Em meio a retrocessos, Lei Antimanicomial completa 20 anos em 2021
Um estudo divulgado pela organização não-governamental Desinstitute denuncia diversos problemas do setor da Saúde Mental
Há exatos 20 anos, o Brasil se tornou o primeiro país da América Latina a adotar uma Política Nacional de Saúde Mental. A criação da lei federal que assegurava direitos de pacientes com transtornos psiquiátricos representou um marco para a região, com um texto que surgiu após pressões de um movimento que começou ainda na década de 1970.
Conhecida como Lei Antimanicomial, sua criação surgiu após denúncias de violações dos direitos humanos nos ambientes de internação, como no caso do Hospital Colônia de Barbacena, criado em 1903. A proposta visava, principalmente, o combate a internação compulsória como meio de lidar com essas pessoas.
A tramitação do texto no Congresso durou mais de dez anos e a promulgação representou uma grande mudança na cultura do país, fazendo com que seja necessário que os pacientes concordem com o processo, que só pode ser feito de maneira involuntária e compulsória em situação de emergência ou por determinação da justiça.
Um estudo divulgado pela organização não-governamental Desinstitute, no entanto, denuncia um apagão de dados vivido pelo setor desde 2016, ano em que deixou de ser publicado pelo Ministério da Saúde o boletim eletrônico “Saúde Mental em Dados”. Disponibilizado de 2006 até 2015, o mesmo reunia informações fundamentais para o desenvolvimento de políticas públicas e também para o controle social do setor.

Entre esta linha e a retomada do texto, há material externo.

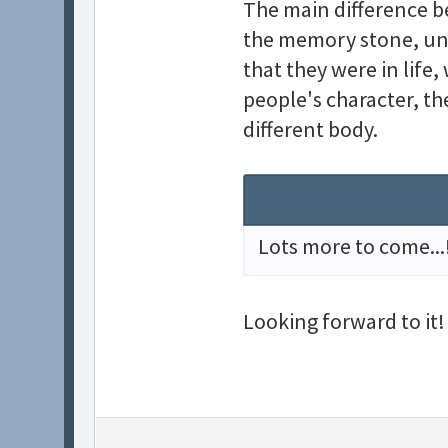
The main difference b
the memory stone, unt
that they were in life
people's character, th
different body.
Lots more to come...
Looking forward to it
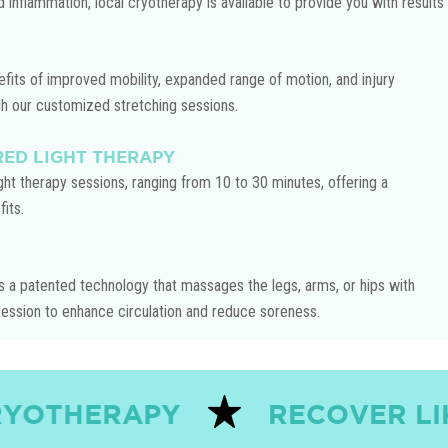
d inflammation, local cryotherapy is available to provide you with results
Play Video
fits of improved mobility, expanded range of motion, and injury
gh our customized stretching sessions.
RED LIGHT THERAPY
ight therapy sessions, ranging from 10 to 30 minutes, offering a
its.
 a patented technology that massages the legs, arms, or hips with
ssion to enhance circulation and reduce soreness.
PY
RECOVER LIKE THE PR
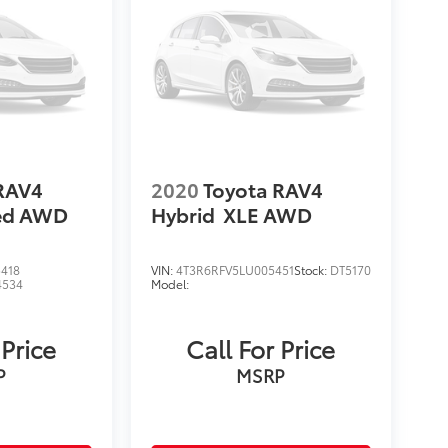
RAV4
2020
Toyota RAV4
ted AWD
Hybrid
XLE AWD
418
VIN:
4T3R6RFV5LU005451
Stock:
DT5170
4534
Model:
 Price
Call For Price
P
MSRP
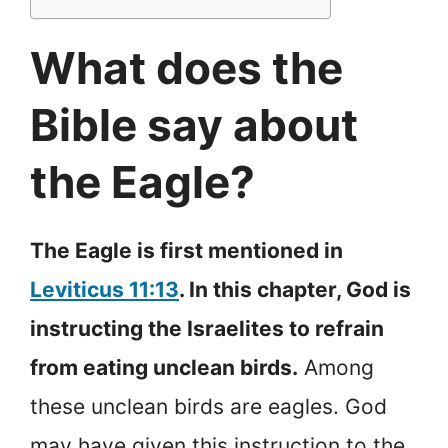
What does the
Bible say about
the Eagle?
The Eagle is first mentioned in
Leviticus 11:13
. In this chapter, God is
instructing the Israelites to refrain
from eating unclean birds.
Among
these unclean birds are eagles. God
may have given this instruction to the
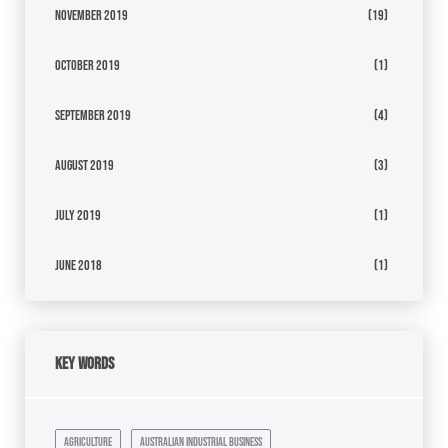
November 2019
(19)
October 2019
(1)
September 2019
(4)
August 2019
(3)
July 2019
(1)
June 2018
(1)
Key Words
agriculture
australian industrial business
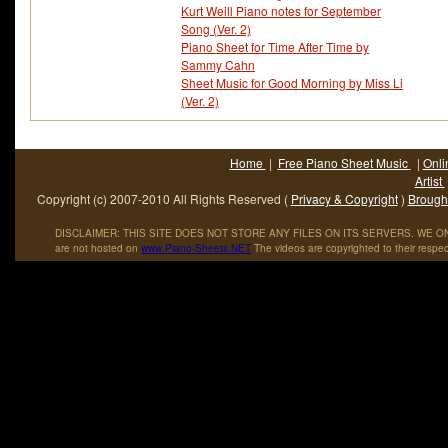
Kurt Weill Piano notes for September
Song (Ver. 2)
Piano Sheet for Time After Time by
Sammy Cahn
Sheet Music for Good Morning by Miss Li
(Ver. 2)
Home
|
Free Piano Sheet Music
|
Onli
Artist
Copyright (c) 2007-2010 All Rights Reserved (
Privacy & Copyright
)
Brought
DISCLAIMER: THIS SITE DOES NOT STORE ANY FILES ON ITS SERVERS. WE ONL
are not hosted on
www
.
Piano
-
Sheets
.
NET
The videos are copyrighted to their respec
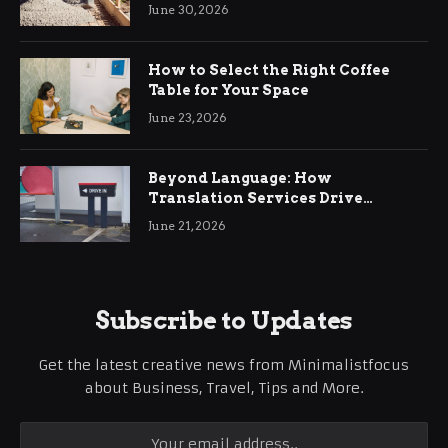
Ringwood
June 30, 2026
How to Select the Right Coffee
Table for Your Space
June 23, 2026
Beyond Language: How
Translation Services Drive
International Business Growth
June 21, 2026
Subscribe to Updates
Get the latest creative news from Minimalistfocus
about Business, Travel, Tips and More.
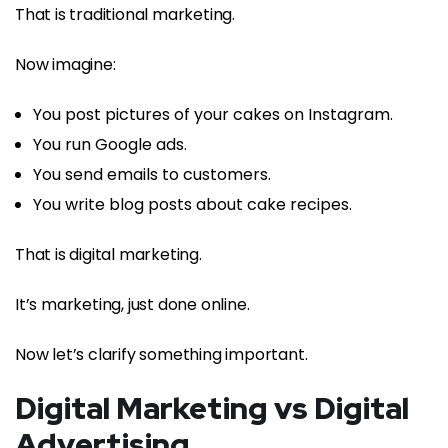
That is traditional marketing.
Now imagine:
You post pictures of your cakes on Instagram.
You run Google ads.
You send emails to customers.
You write blog posts about cake recipes.
That is digital marketing.
It’s marketing, just done online.
Now let’s clarify something important.
Digital Marketing vs Digital
Advertising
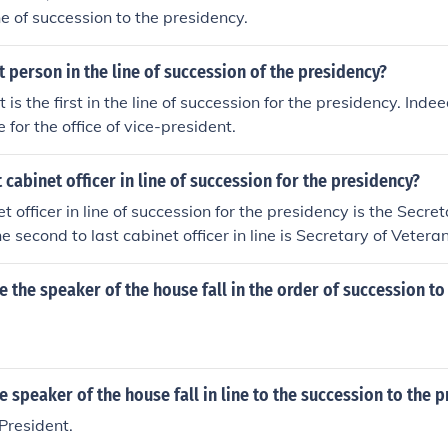
ine of succession to the presidency.
st person in the line of succession of the presidency?
 is the first in the line of succession for the presidency. Indee
for the office of vice-president.
t cabinet officer in line of succession for the presidency?
t officer in line of succession for the presidency is the Secr
e second to last cabinet officer in line is Secretary of Veteran
 the speaker of the house fall in the order of succession to
 speaker of the house fall in line to the succession to the 
 President.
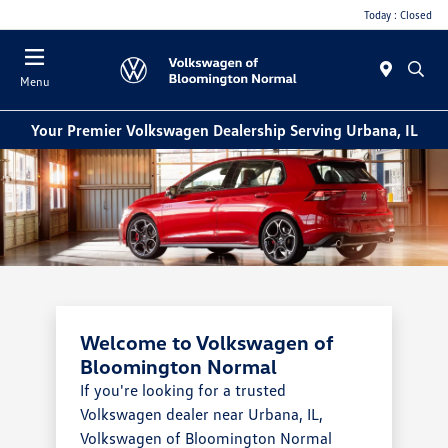
Today : Closed
Menu
Your Premier Volkswagen Dealership Serving Urbana, IL
Welcome to Volkswagen of
Bloomington Normal
If you're looking for a trusted
Volkswagen dealer near Urbana, IL,
Volkswagen of Bloomington Normal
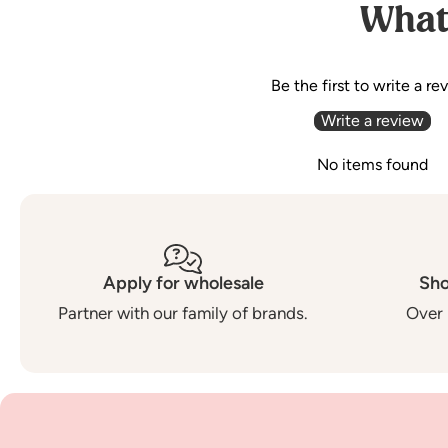
What
Be the first to write a re
Write a review
No items found
Apply for wholesale
Sho
Partner with our family of brands.
Over 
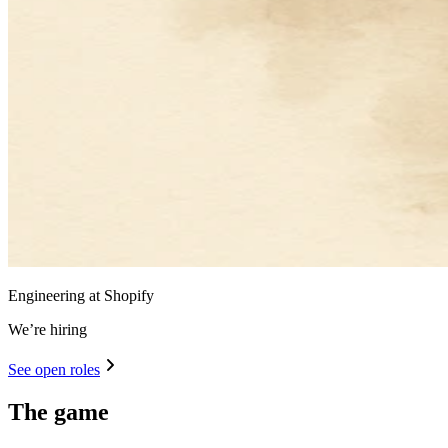
Engineering at Shopify
We’re hiring
See open roles
The game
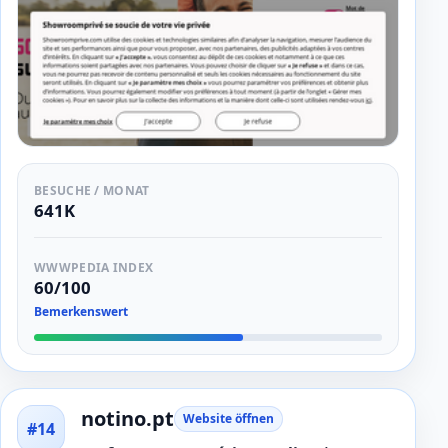
BESUCHE / MONAT
641K
WWWPEDIA INDEX
60/100
Bemerkenswert
notino.pt
Website öffnen
#14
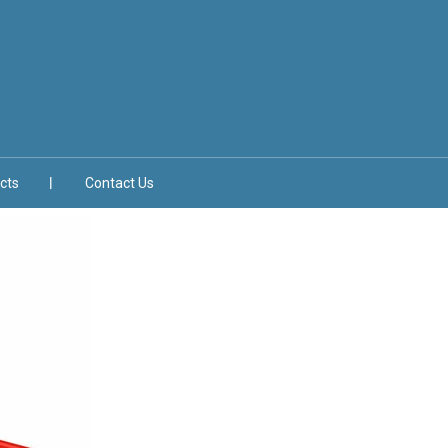
cts
Contact Us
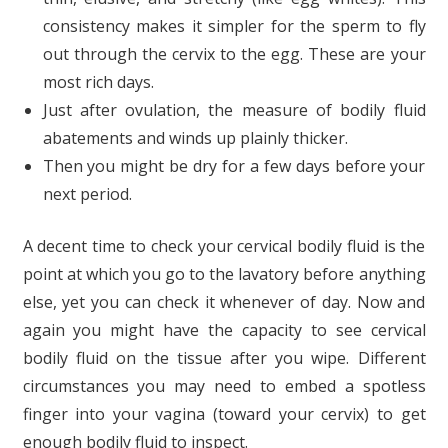
consistency makes it simpler for the sperm to fly
out through the cervix to the egg. These are your
most rich days.
Just after ovulation, the measure of bodily fluid
abatements and winds up plainly thicker.
Then you might be dry for a few days before your
next period.
A decent time to check your cervical bodily fluid is the
point at which you go to the lavatory before anything
else, yet you can check it whenever of day. Now and
again you might have the capacity to see cervical
bodily fluid on the tissue after you wipe. Different
circumstances you may need to embed a spotless
finger into your vagina (toward your cervix) to get
enough bodily fluid to inspect.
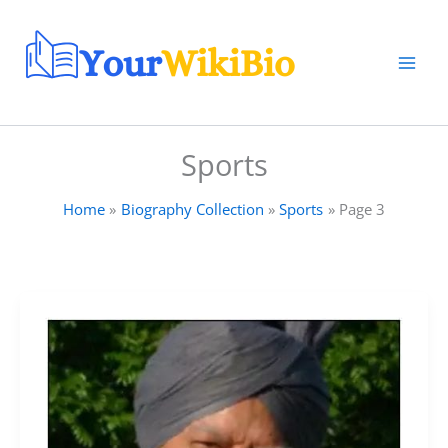
Skip
to
content
Sports
Home
Biography Collection
Sports
Page 3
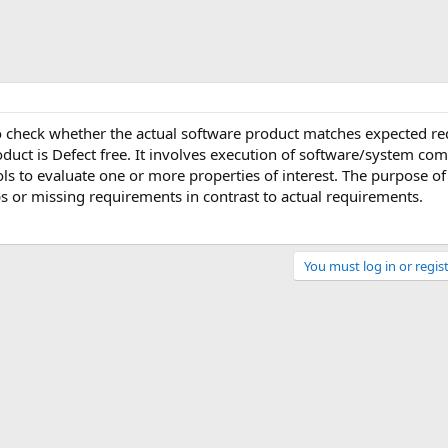
to check whether the actual software product matches expected r
oduct is Defect free. It involves execution of software/system c
s to evaluate one or more properties of interest. The purpose of
aps or missing requirements in contrast to actual requirements.
You must log in or regist
Link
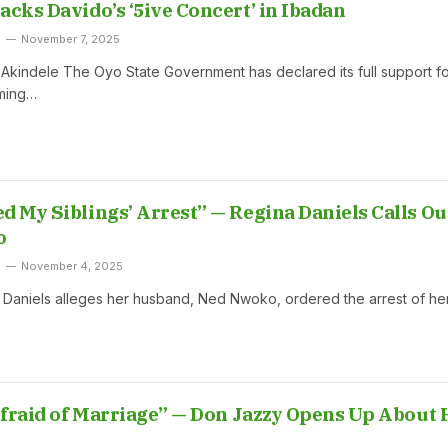
acks Davido’s ‘5ive Concert’ in Ibadan
November 7, 2025
indele The Oyo State Government has declared its full support fo
ming…
d My Siblings’ Arrest” — Regina Daniels Calls Ou
o
November 4, 2025
 Daniels alleges her husband, Ned Nwoko, ordered the arrest of he
 Afraid of Marriage” — Don Jazzy Opens Up About 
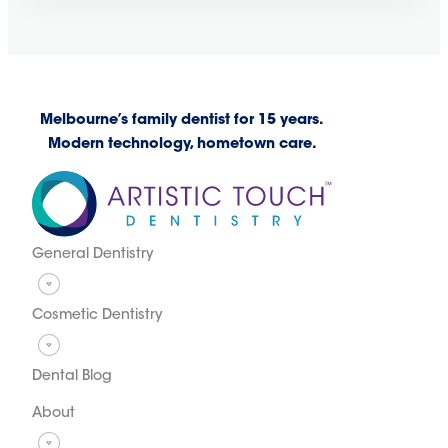
Melbourne’s family dentist for 15 years.
Modern technology, hometown care.
General Dentistry
Cosmetic Dentistry
Dental Blog
About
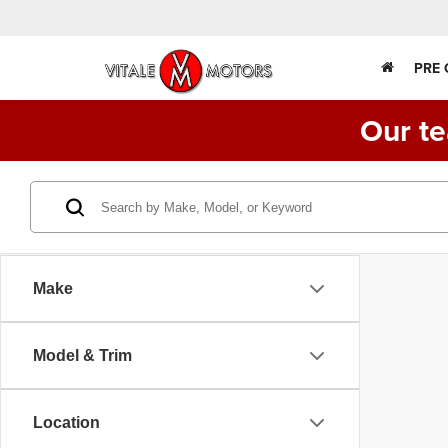
PRE
Our te
Make
Model & Trim
Location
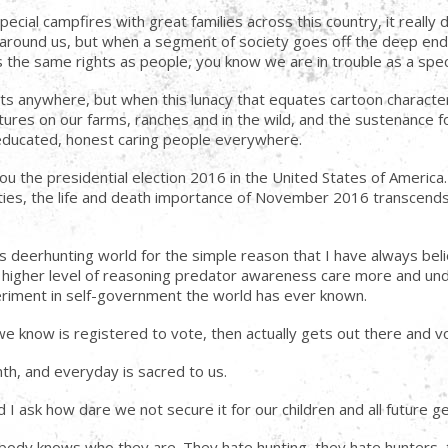
pecial campfires with great families across this country, it reall
 around us, but when a segment of society goes off the deep end o
he same rights as people, you know we are in trouble as a spec
ts anywhere, but when this lunacy that equates cartoon characters 
eatures on our farms, ranches and in the wild, and the sustenance 
 educated, honest caring people everywhere.
ou the presidential election 2016 in the United States of America.
ties, the life and death importance of November 2016 transcends
this deerhunting world for the simple reason that I have always bel
ur higher level of reasoning predator awareness care more and un
periment in self-government the world has ever known.
 we know is registered to vote, then actually gets out there and v
h, and everyday is sacred to us.
 I ask how dare we not secure it for our children and all future g
ybody knows who they are. They hate hunting, they hate hunters, 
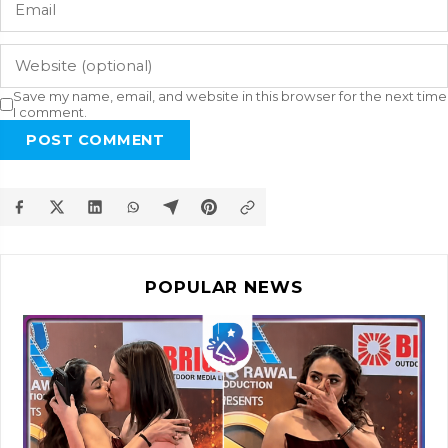
Save my name, email, and website in this browser for the next time
I comment.
POST COMMENT
POPULAR NEWS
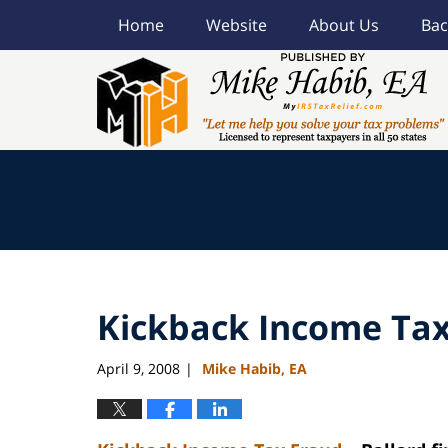
Home
Website
About Us
Bac
Navigation
Kickback Income Tax
April 9, 2008
Mike Habib, EA
|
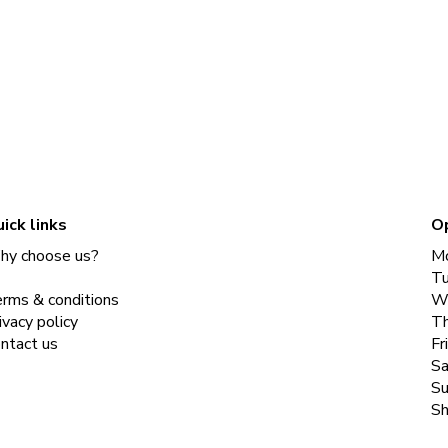
ick links
O
y choose us?
M
T
rms & conditions
W
ivacy policy
Th
ntact us
Fr
Sa
Su
Sh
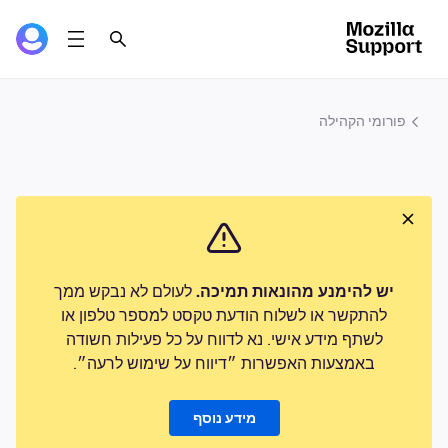
פורומי הקהילה
לעולם לא נבקש ממך
יש להימנע מהונאות תמיכה.
להתקשר או לשלוח הודעת טקסט למספר טלפון או
לשתף מידע אישי. נא לדווח על כל פעילות חשודה
באמצעות האפשרות ״דיווח על שימוש לרעה״.
מידע נוסף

O relatório destacou o desfinanciamento da saúde mental, seja em proporção dos gastos da pasta da saúde, seja nos gastos federais per capita com a Política de Saúde Mental, Álcool e Outras Drogas. Em 2012, ele era de R$16,90 por pessoa e, em 2019, já havia caído para R$12,40, sempre em valores atualizados.
Foi registrada uma redução do cadastramento anual dos Centros de Atenção Psicossociais (CAPS), uma vez que se mostra necessário o cadastro pelo Ministério da Saúde para que seja possível o acesso às verbas federais. Atualmente, há a tentativa de revogar diversas portarias de saúde mental, como o fim do programa “De Volta para Casa”, projeto para a inserção social das pessoas que permaneceram em longas internações psiquiátricas incentivando a organização de uma rede ampla e diversificada de recursos assistenciais e de cuidados, facilitadora do convívio social, capaz de assegurar o bem-estar global e estimular o exercício pleno de seus direitos civis, políticos e de cidadania.
Além disso, o presidente Jair Bolsonaro tentou revogar diversas portarias da saúde mental, propondo a redução das atribuições do CAPS, o afrouxamento de controles da internação involuntária e o fim dos mecanismos de fiscalização e estímulo da redução do tamanho dos hospitais psiquiátricos, entre outros diversos processos que já estão em execução no país.
O Hospital Colônia em Barbacena
O hospital psiquiátrico recebia diariamente, além de pacientes com diagnóstico de doença mental, homossexuais, prostitutas, epiléticos, mães solteiras, meninas consideradas rebeldes, mulheres que engravidaram de seus patrões, moças que perderam a virgindade antes do casamento, mendigos, alcoólatras, melancólicos, tímidos, e diversas pessoas consideradas fora dos padrões sociais. Mais de 60 mil internos morreram devido aos tratamentos abusivos dos médicos e funcionários, e diversas pessoas foram marcadas de maneira irreversível.